In both parts there is a lot of setting Quixote up for situations and then laughing at him behind his back, but it’s more concentrated in the second part. Just about all the major characters in the book, even Sancho and the Don’s closest friends, have no trouble deceiving him and laughing at him. In fact, when a friend comes to deceive Quixote into coming home for a year in the hopes that his “madness” might thereby be cured, he is told by someone else, “May God forgive you the wrong you have done the whole world in trying to bring the most amusing madman in it back to his senses. Do you not see, senor, that the gain by Don Quixote’s sanity can never equal the enjoyment his crazes give? … if it were not uncharitable, I would say may Don Quixote never be cured, for by his recovery we lose not only his own drolleries, but his squire Sancho Panza’s too, any one of which is enough to turn melancholy itself into merriment.” And this laughing at someone who is impaired plus setting him up for further laughs is not my kind of humor, either.
It’s a little crude in a couple of places.
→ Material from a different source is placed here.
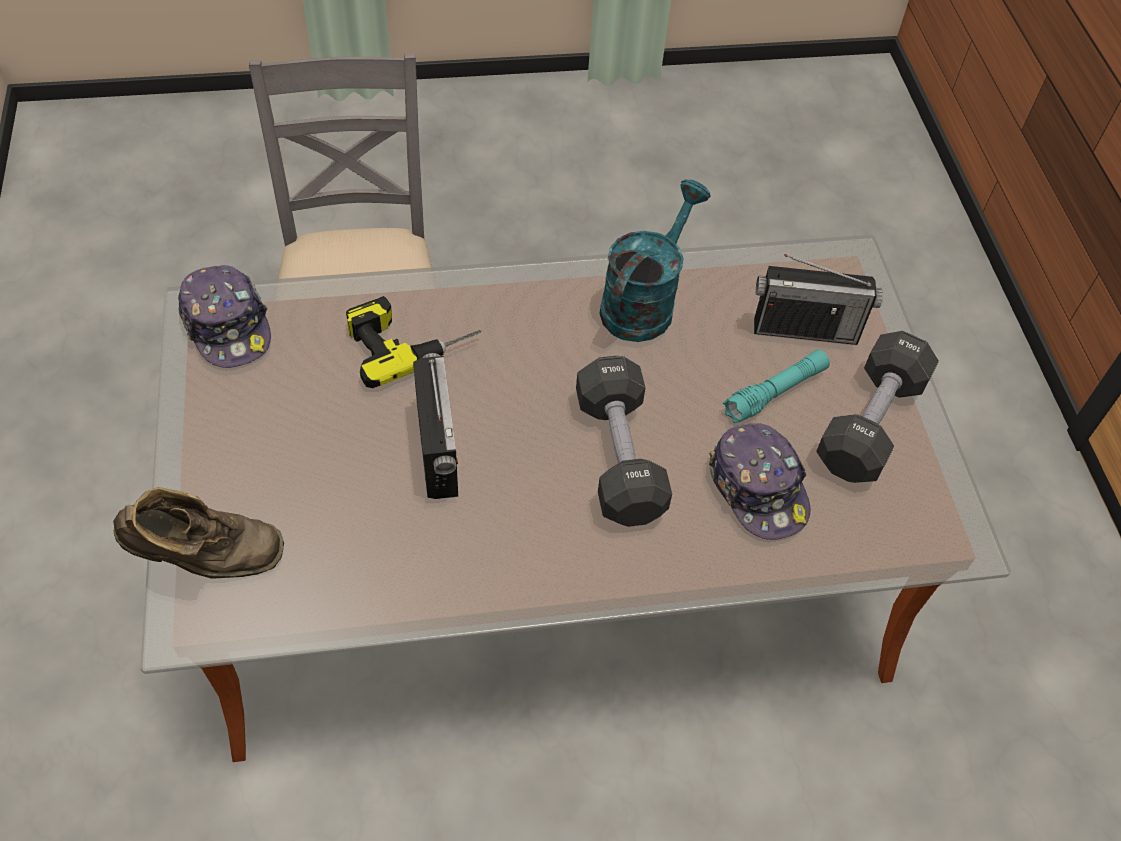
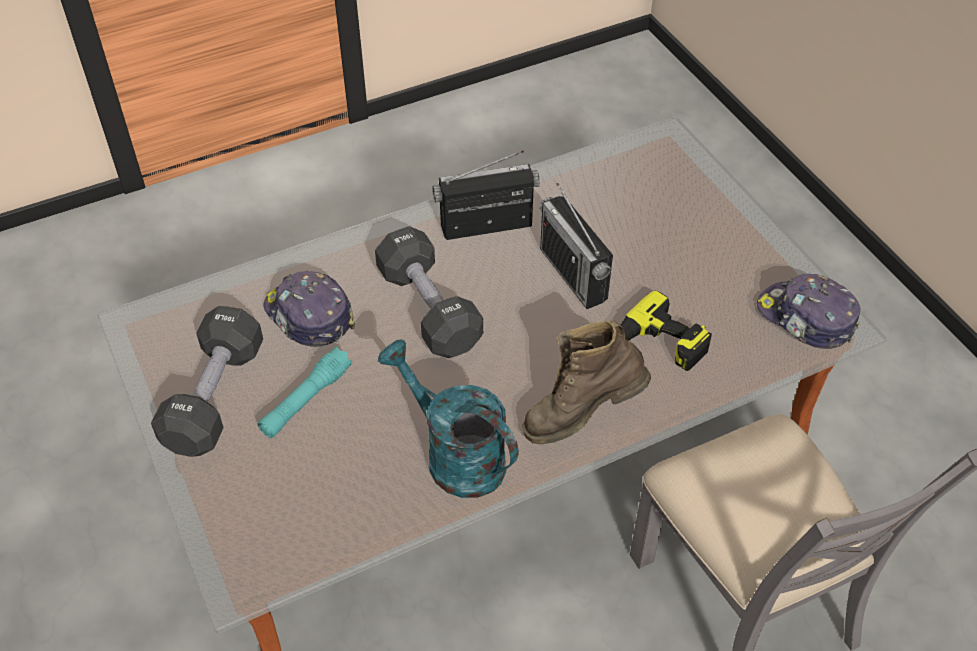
camera: 165 degrees right, 5 degrees down
brown boot [113,487,284,579] -> brown boot moved to [522,320,651,445]
turquoise watering can [599,180,710,342] -> turquoise watering can turned 120 degrees clockwise [378,339,518,498]
radio [754,254,883,345] -> radio moved to [433,151,540,240]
Don Quixote seems pretty foolish at first, but by the end of the book I had grown quite fond of him. More than anyone else in the book, he maintains his integrity. He has his flaws, but he operates under the laws and ideals of chivalry unwaveringly, even when it costs him. As is said of him near the end of the book, he “was always of a gentle disposition and kindly in all his ways, and hence he was beloved, not only by those of his own house, but by all who knew him.”
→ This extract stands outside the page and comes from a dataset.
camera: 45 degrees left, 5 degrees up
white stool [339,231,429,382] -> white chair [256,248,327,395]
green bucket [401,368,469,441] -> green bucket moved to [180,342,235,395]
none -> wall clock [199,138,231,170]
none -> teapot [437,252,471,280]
So while the book will probably never go down as one of my all-time favorites, I am glad to have read it. I enjoyed much of the writing. It’s nice to know the full story now, especially as cultural references to Quixote abound. I’m listening to Cyrano de Bergerac now, and even that references Quixote. And then there is this recent cartoon from xkcd:
When I was trying to discern which translation would be best to read, I came across this discussion, which said that a newer one might be more accessible to the modern reader, but an older one like John Ormsby’s catches more of the nuances of the original language. And if I am going to read a classic like this, I want those nuances. 🙂 I found a Kindle version of Ormsby’s translation which I would highly recommend, especially his preface. He also gives a brief biography of Cervantes, telling how his travels supplied some of the characterizations and scenes and how he he was a captive in Algiers for a time, which comes out in the character of a soldier in the same situation in the book. He describes how even the geography of La Mancha, for those who know it, lends itself to the irony of the book with what he calls its monotonous landscape with “nothing venerable” about it as being an unlikely place for launching a glorious hero.
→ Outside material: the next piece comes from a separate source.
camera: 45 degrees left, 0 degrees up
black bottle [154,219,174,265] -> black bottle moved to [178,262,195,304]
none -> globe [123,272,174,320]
I primarily listened to the audiobook narrated superbly by Roy McMillan, with some dipping into the Kindle version already mentioned. The only thing that would have made it better would have been if it had been read with a Spanish accent – that would have enhanced the Spanish flavor of the book. But he did a wonderful job with the different characters’ voices and perfectly portrayed the “unsmiling gravity” of Don Quixote.